START Excerpt provided

And all of that adds up to tears. Again.

And look, I grew up in a rather undemonstrative family, so I view my ability to cry – in public, no less – as a step in the right directions, generationally speaking. Maybe my kids will have a better chance to be more fearless and open than I’ve been. And maybe in thirty years they’ll be at concert with their adult children, listening to a song that has them breaking down in tears.

Peter Gabriel and Sting at Milwaukee's Summerfest

When I saw Peter Gabriel and Sting perform at the Marcus Amphitheater in ’87 and ’88, respectively, to imagine seeing them perform together 29 years later with my adult twin girls (and my sister!) in attendance would have been way too bizarre to contemplate. I could barely be expected to attend class on a regular basis much less successfully raise two children (and now very close on the third). How cool that both musicians are still around on tour, but cooler still that they managed to pull off a very entertaining and fulfilling show as a double bill. It could have been oh so lame, but it was anything but.

Though the stars shared the number of songs performed, I couldn’t help but think that this was a Peter Gabriel show with Sting in tow, and I have to give credit to Mr. Sumner for being such a gracious musician on stage. Gabriel opened with “Rhythm of the Heat,” a track I never expected to hear live in my lifetime, and the power exhibited during the finale of the tune was such that even Sting’s powerhouse “If I Ever Lose My Faith In You” that followed sounded thin by comparison. That’s not a knock on Sting. That’s a recognition that when it comes to majestic, heartfelt performances, Gabriel likely has no equal.

END Excerpt provided

*What the exercise asks:*
In the concert piece, repeat the passage from "Though the stars" up to and including "has no equal." word for word. Work only from the concert piece above.

START Dataset records

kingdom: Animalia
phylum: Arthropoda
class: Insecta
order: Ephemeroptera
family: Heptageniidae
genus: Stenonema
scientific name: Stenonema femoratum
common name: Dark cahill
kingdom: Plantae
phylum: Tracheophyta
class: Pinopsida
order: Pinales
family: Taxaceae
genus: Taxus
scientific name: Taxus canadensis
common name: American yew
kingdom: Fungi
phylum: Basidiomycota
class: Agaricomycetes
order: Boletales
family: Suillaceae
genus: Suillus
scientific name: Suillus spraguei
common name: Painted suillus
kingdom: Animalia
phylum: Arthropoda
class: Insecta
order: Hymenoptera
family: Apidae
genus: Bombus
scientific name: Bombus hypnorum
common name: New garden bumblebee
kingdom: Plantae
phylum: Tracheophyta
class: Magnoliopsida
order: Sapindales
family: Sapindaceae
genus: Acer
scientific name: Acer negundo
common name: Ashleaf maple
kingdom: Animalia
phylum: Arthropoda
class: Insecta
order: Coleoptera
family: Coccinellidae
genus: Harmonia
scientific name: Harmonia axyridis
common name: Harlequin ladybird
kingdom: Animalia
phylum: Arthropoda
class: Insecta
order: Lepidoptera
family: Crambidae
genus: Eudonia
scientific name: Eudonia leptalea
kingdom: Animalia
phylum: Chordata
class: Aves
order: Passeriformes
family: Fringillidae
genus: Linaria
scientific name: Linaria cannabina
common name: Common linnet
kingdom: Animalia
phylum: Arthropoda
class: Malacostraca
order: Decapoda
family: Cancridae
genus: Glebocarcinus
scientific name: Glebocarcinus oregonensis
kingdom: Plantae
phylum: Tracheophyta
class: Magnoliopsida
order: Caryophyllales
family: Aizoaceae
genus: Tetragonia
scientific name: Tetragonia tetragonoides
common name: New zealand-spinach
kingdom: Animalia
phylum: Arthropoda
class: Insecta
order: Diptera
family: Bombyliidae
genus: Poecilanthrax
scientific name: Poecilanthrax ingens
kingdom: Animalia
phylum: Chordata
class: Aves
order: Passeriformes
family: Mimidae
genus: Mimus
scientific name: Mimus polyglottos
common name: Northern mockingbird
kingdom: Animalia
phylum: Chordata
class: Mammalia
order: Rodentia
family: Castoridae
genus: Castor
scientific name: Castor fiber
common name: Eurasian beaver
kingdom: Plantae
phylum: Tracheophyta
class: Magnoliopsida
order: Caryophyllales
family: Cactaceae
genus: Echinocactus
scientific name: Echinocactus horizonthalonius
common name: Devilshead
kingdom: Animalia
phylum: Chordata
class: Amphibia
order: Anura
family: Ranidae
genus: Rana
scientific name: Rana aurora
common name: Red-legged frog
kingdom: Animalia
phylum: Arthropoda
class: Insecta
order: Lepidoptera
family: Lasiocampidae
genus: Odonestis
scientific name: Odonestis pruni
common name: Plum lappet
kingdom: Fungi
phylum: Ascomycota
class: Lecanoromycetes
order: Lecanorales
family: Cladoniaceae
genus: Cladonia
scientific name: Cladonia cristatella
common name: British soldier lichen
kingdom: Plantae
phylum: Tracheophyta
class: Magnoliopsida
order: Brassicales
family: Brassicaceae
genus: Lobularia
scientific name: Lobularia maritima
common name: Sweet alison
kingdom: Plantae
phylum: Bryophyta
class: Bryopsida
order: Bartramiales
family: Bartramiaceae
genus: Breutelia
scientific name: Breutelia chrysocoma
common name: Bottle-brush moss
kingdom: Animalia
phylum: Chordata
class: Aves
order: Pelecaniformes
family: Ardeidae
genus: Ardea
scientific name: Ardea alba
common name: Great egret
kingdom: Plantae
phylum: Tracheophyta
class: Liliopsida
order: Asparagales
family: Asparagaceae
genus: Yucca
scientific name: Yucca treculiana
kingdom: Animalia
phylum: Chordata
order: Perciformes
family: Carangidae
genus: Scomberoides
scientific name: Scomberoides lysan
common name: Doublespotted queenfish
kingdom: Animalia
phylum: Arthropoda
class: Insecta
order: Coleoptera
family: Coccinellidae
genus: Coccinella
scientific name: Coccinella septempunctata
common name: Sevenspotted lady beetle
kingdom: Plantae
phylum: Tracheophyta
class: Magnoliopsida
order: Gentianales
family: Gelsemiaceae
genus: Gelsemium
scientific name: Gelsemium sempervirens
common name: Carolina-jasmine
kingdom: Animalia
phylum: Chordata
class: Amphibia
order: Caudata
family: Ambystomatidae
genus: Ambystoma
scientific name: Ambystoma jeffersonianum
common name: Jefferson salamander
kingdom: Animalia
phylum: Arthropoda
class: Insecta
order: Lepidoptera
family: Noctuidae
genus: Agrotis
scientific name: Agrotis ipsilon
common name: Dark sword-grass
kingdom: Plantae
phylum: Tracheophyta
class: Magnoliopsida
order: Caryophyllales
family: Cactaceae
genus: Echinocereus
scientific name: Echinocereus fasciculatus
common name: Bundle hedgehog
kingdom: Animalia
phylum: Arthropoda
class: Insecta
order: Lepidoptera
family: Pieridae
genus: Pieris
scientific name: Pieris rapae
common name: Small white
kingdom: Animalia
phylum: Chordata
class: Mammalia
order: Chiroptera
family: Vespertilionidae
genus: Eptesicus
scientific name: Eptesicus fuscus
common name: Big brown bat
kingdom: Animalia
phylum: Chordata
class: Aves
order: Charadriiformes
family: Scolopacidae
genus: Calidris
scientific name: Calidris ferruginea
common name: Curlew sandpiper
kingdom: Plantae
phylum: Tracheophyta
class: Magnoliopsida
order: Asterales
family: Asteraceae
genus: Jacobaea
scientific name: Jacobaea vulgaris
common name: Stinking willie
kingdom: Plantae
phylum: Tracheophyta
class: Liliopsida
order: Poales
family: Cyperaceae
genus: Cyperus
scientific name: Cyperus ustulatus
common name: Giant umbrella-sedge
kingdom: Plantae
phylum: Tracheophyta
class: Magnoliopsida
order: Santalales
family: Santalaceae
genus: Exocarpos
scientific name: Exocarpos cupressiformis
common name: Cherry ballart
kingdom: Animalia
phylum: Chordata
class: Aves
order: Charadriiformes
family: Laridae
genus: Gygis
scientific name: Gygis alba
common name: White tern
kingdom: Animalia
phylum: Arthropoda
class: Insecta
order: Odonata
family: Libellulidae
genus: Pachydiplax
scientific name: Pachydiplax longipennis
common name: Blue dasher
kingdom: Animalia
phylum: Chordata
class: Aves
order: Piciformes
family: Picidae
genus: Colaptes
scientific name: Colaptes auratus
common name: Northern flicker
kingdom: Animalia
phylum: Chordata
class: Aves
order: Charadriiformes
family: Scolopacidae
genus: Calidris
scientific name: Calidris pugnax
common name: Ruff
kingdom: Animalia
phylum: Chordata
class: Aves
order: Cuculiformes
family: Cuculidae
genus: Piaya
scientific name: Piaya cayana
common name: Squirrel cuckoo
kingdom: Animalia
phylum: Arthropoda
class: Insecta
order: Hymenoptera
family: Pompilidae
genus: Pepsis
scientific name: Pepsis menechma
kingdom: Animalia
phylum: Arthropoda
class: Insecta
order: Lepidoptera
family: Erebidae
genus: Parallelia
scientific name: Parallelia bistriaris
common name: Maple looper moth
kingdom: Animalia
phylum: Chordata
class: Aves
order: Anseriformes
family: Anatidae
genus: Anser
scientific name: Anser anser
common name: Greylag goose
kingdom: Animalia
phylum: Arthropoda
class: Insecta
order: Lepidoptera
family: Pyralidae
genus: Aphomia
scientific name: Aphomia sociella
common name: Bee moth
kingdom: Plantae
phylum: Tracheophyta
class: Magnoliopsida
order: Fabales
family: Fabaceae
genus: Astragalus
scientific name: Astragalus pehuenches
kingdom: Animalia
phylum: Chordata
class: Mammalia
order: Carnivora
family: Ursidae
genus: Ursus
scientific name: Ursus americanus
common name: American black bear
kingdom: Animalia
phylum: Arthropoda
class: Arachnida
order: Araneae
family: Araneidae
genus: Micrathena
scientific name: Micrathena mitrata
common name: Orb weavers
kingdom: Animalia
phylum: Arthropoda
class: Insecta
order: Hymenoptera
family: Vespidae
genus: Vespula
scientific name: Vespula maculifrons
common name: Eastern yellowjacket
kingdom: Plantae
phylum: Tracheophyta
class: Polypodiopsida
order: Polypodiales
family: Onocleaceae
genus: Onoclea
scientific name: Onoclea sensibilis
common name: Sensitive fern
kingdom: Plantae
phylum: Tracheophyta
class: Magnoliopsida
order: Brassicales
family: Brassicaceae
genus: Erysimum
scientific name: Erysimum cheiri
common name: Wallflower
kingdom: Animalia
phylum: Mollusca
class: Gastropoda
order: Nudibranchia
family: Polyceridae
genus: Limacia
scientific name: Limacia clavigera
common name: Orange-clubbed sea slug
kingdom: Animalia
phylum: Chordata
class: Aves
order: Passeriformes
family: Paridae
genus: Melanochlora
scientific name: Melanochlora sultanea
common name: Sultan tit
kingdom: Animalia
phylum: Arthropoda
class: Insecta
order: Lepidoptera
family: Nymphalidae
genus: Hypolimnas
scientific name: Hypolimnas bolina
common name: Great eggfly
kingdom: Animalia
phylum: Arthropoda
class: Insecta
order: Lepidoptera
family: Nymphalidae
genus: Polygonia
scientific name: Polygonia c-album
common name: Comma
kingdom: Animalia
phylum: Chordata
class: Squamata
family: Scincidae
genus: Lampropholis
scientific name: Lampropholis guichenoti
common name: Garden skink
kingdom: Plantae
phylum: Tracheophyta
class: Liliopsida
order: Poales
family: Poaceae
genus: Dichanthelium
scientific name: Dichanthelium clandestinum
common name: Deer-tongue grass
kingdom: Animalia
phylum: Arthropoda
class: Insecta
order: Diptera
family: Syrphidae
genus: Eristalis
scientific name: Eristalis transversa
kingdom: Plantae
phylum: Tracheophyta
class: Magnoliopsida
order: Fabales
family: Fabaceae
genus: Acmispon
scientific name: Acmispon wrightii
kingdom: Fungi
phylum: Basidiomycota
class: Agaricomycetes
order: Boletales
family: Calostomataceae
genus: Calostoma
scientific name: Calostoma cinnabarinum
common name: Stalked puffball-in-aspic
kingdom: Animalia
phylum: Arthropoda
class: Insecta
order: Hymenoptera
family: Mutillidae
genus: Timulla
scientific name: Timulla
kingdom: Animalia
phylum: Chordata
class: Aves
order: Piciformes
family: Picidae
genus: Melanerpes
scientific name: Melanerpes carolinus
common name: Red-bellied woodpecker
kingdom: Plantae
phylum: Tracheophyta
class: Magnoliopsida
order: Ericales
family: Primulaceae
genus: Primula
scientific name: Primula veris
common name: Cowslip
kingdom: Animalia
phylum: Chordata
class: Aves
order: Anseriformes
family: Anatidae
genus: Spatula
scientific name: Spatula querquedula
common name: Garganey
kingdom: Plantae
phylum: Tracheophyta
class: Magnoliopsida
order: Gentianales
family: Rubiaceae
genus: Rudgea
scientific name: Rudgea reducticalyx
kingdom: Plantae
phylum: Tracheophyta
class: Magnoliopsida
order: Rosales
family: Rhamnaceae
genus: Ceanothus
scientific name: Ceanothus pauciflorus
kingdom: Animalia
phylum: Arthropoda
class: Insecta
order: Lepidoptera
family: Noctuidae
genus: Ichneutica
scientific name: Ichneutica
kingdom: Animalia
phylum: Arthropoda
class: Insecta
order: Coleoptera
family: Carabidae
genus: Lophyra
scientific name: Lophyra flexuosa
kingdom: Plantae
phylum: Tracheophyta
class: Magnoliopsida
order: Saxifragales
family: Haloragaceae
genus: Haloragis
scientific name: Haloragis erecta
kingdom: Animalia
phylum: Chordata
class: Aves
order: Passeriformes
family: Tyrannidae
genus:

END Dataset records

*Answer:*
Though the stars shared the number of songs performed, I couldn’t help but think that this was a Peter Gabriel show with Sting in tow, and I have to give credit to Mr. Sumner for being such a gracious musician on stage. Gabriel opened with “Rhythm of the Heat,” a track I never expected to hear live in my lifetime, and the power exhibited during the finale of the tune was such that even Sting’s powerhouse “If I Ever Lose My Faith In You” that followed sounded thin by comparison. That’s not a knock on Sting. That’s a recognition that when it comes to majestic, heartfelt performances, Gabriel likely has no equal.